= Page extract =
****

Six prisoners, two officers and a university professor engaged in a two-and-a-half-hour seminar that mixed lecture, class work and chat. One prisoner was new to the system; another had spent ten years in various prisons. Two prisoners came from Europe, and one of them was more interested in learning Standard English than Prison English. The most voluble prisoner was an Afro-Caribbean; the most informative made the comment that the important thing about prison lingo is its wit. The glossary at the end of this article gives the words and terms that these men provided. A number of items are good proofs of prison wit.

The English Project’s thanks go to these men, to the two officers in attendance, to Vinod Bhalla, HMP Winchester’s Curriculum Team Leader, for arranging the class, and to David Ward, Governor of HMP Winchester, for giving permission for the class.

Prison is a rich place for talk. Randy Kearse, an American convict, spent nine years in prison compiling a dictionary that he called it Street Slang. It was published in 2007. He planned to collect 1001 terms, and he ended up with 10,000. That’s a lot of words, but they say that there are now a million words in the English language. Most people have use from 20,000 to 50,000 words so that leaves a lot of words to spare, many thousands of them are slang words. Randy Hearse was not making a dictionary of prison lingo exclusively, but prison is a good place, he says, to collect words. ‘Guys have nothing but time on their hands in prison. So being able to talk witty, being able to talk slick, really highlights you as an individual.’ (Kearse, qtd in Curtis). The English Project is very interested in the languages, or lingoes as we like to call them, of special groups because they can tells us a great deal about the English language. Prison lingo is a special version of the English language. It is very old; it goes back to Shakespeare’s day and beyond, and it is widespread. Versions are found in the United Kingdom, the United States, Australia, everywhere in the English-speaking world.

Prison lingo is primarily a spoken language; it can be written down, but it is not intended to be used for writing and so it has it own special features and its own problems for students. Prison lingo overlaps with street talk, teentalk, rhyming slang, Cockney, and the home dialects of prisoners so it is sometimes difficult to say whether this word or that phrase should be included, but there is a host of words that are clearly part of prison lingo.

Julie Coleman, a linguist at the University of Leicester, has provided some useful terms to help us discuss special forms of the English language like prison lingo. She talks about slang, jargon and cant: ‘slang is defined as the ephemeral terms used by any in-group in order to distinguish them from other groups; jargon is defined as a professional language allowing for precise discussion of topics related to the given vocation; and cant is defined as a language used to obfuscate meaning completely from those not accepted by the in-group, ordinarily for criminal intent’. (Coleman, qtd by Ellis) Prison lingo has elements of all three: slang, jargon and cant.

****

= Dataset items =
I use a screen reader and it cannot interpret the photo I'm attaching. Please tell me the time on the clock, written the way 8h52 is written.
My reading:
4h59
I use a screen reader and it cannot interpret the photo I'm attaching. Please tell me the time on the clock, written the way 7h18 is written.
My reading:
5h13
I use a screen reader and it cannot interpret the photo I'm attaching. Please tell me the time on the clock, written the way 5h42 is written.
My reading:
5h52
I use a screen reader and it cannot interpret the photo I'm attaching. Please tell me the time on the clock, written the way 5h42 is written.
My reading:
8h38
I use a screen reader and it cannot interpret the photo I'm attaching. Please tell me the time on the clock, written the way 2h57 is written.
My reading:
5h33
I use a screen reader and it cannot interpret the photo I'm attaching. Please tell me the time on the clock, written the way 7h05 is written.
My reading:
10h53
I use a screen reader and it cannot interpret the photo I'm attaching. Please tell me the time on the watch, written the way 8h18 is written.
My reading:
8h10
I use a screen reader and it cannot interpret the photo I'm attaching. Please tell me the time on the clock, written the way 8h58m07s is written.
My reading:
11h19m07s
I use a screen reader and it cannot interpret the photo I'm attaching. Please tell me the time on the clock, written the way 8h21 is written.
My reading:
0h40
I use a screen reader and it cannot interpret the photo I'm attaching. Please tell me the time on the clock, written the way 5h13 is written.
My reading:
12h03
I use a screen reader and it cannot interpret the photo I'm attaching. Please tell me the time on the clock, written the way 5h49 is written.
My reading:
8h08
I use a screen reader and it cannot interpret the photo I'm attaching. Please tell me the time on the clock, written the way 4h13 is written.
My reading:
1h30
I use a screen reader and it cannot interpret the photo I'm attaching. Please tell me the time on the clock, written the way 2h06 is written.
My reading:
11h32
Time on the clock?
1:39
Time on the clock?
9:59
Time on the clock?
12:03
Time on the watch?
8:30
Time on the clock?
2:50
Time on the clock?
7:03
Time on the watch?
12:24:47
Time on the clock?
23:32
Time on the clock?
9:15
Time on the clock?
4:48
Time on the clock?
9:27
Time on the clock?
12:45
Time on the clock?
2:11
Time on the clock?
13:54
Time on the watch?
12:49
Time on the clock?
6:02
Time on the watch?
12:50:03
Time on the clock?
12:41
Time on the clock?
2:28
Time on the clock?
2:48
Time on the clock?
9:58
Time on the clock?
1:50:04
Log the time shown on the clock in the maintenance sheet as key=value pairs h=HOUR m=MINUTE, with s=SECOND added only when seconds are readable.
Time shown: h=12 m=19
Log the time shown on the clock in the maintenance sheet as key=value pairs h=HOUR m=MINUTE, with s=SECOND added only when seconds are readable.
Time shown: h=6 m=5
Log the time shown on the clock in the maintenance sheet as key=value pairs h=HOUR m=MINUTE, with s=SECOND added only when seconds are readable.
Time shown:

****

= Stated task 1 =
According to the text on prison lingo, what did the most informative prisoner say is the important thing about prison lingo?
= Stated task 2 =
Extend the text on prison lingo, picking up after its final sentence.

= Task response 1 =
Its wit.

= Task response 2 =
Cant, or secret language, is perhaps the oldest form of prison lingo. The Oxford English Dictionary calls cant ‘the secret language […] used by gipsies, thieves, professional beggars, etc.’ (OED) Thieves’ cant was popular on the stage in Shakespeare’s day, and, since it was used so often in plays, it seems the audience must have known what the words meant or could guess the meanings pretty well.

Thieves’ cant continued as a language of eighteenth century London where the back streets were filled with ‘jarkmen, lurchers, dudders, lully priggers, hods and kinchins, tom turdmen and mopsqueezers’.

They were all different kinds of tricksters and conmen. Their talk got the name ‘Flash’ because it was so racy, lively and rich. (Tupper) Romani, the language of the gypsies, has provided a large number of words in London thieves’ cant. People talking Romani would truly be talking a secret language as far as the London thief takers were concerned.

(Becker-Ho, qtd by Ellis) And that contrasts with London cant which thief takers were as likely to know as the thieves themselves. Thieves’ cant is street talk, a language of the outside world, but it was also used on the inside so it is the starting point for prison lingo. Jargon and slang provide further words.

Jargon is where the language of the law and the language of prisoners overlap. Website glossaries exist for lawyers’ terms, police terms, prison officers’ terms, and parole-board terms. By contrast with cant and slang, jargon is a formal kind of language, as likely to appear in writing as in speech. Some terms, like ‘wing’, and ‘block’, appear in law enforcement lists as well as prison-lingo lists.

Some of the legal lingo, like ‘ASBO’, ‘ABC’ (for Antisocial Behaviour Contract), ‘ABH’ and ‘GBH’, are used by both sides of the law. Those examples are all acronyms, and the majority of prison officer terms in the website glossaries are made up that way.

Some terms, like ‘association’, ‘parole’, and ‘segregation’, are part of the general vocabulary but have special meanings within the prison system.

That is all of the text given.